Chavez président à vie, vraiment ?

La presse française fait en permanence un mauvais procès au Président, à l’instar de la droite vénézuélienne. Correspondance, Johanna Lévy.

Johanna Lévy  • 26 février 2009 abonné·es

Petit matin sur Caracas. Les tambours résonnent dans les ruelles en pente de La Barraca, quartier populaire que ses habitants ont bâti sur les hauteurs de la capitale vénézuélienne. Après une nuit passée à dépouiller les bulletins de vote sous le regard attentif des testigos de mesa (témoins), La Barraca fête l’élection des voceros, les porte-parole de son conseil communal. Les habitants pourront désormais définir et gérer eux-mêmes les projets qu’ils considèrent comme prioritaires pour l’amélioration de leurs conditions de vie [^2]. « Il a fallu que le quartier fasse preuve de persévérance pour en arriver là », raconte Agrippina. Modeste commerçante, membre de la commission électorale, elle rayonne : « Le principal, c’est qu’on y soit arrivés ! Le pouvoir populaire, ça ne se décrète pas, ça se construit avec le temps. »

Illustration - Chavez président à vie, vraiment ?

Hugo Chavez connaît une popularité exceptionnelle pour un président au pouvoir depuis dix ans. Ho/AFP

C’est ce temps qui vient d’être accordé à Hugo Chavez. Le 15 février, 54 % des électeurs ont approuvé la proposition d’amendement constitutionnel présentée par l’Assemblée nationale ( enmienda ). Désormais, tout élu (maire, gouverneur, député, président) pourra être librement candidat à sa réélection. Le Venezuela adopte ainsi le fonctionnement de la majorité des pays européens, où les chefs d’État ou de gouvernement peuvent se succéder à eux-mêmes autant de fois qu’ils remportent les élections. Des régimes qui ne sont pas pour autant considérés comme dictatoriaux ou autoritaires. C’est pourtant ce soupçon qui pèse sur le gouvernement bolivarien. « Non à l’élection indéfinie », « non au castro-communisme » : ses opposants ont employé toute leur énergie à dénoncer la menace d’un Chavez « président à vie » et donc « dictateur ». Une rengaine répétée à l’envi par les médias. Aurait-on oublié si vite les modalités de notre Ve République ?

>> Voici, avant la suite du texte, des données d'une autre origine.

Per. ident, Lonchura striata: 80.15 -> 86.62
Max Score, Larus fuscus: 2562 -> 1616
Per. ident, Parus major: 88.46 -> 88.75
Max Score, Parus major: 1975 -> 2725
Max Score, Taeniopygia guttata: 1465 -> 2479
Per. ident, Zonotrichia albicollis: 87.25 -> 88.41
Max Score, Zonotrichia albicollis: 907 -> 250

C’est aller vite en besogne dans un pays comme le Venezuela, où la Constitution a été élaborée par une assemblée constituante et approuvée par consultation populaire, et reconnaît de nombreux dispositifs de démocratie directe, tels le référendum révocatoire, rendu possible à l’encontre de tout élu à mi-mandat, ou la consultation populaire obligatoire pour toute modification du texte constitutionnel. Après sept élections d’envergure nationale et cinq consultations référendaires, les Vénézuéliens n’ont jamais autant participé à la vie politique qu’au cours de ces dix ans.

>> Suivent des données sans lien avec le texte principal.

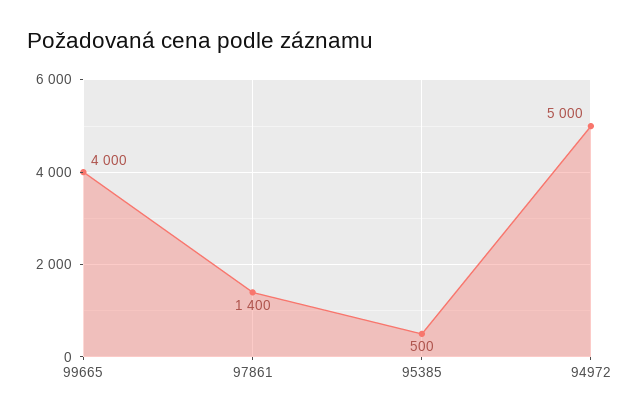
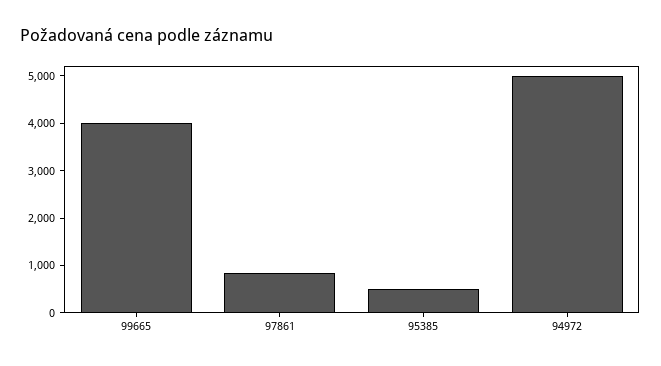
97861: 1400 -> 800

« C’est la première fois dans l’histoire du pays qu’on nous demande notre avis pour modifier la constitution : quelle dictature ! » , ironise Luis, élu contrôleur de la gestion du conseil communal. « Ce qui est sûr, c’est que, pour l’opposition, la meilleure chance de battre Chavez en 2012, c’est encore qu’il ne soit pas candidat… »
Au-delà de l’enmienda, le problème de fond réside effectivement dans la popularité du chef de l’État. D’après un sondage de l’Ivad, un institut peu suspect de sympathie pour le gouvernement, 66,5 % des personnes évaluaient positivement en janvier dernier la gestion de leur président. Une performance pour un chef d’État au pouvoir depuis dix ans. Mais aussi le résultat du nouveau modèle démocratique proposé et des politiques sociales menées par son gouvernement, les populaires « missions ». Confortées par la hausse des prix du pétrole, les dépenses sociales n’ont cessé d’augmenter, jusqu’à atteindre 44 % des dépenses de l’État en 2006. Constituant un levier économique (14 % du PIB aujourd’hui), ces politiques ont eu un impact considérable sur les indicateurs sociaux du pays. En réduisant la pauvreté générale de la population de 30 %, la pauvreté extrême passant de 20,3 % en 1998 à 9,5 % en 2007, le Venezuela fait partie depuis 2007 des pays à indice élevé de développement humain.
En dépit de ces avancées, l’échec du référendum sur la modification globale de la Constitution proposée par Chavez en 2007 a prouvé qu’il n’était pas invincible. Rendez-vous en 2012.

[^2]: Créée en 2006, cette nouvelle instance de participation réunit l’ensemble des organisations populaires d’un secteur et inclut une banque communale chargée de gérer les fonds attribués pour l’exécution des projets définis par les habitants. Il en existe plus de 26 000 aujourd’hui.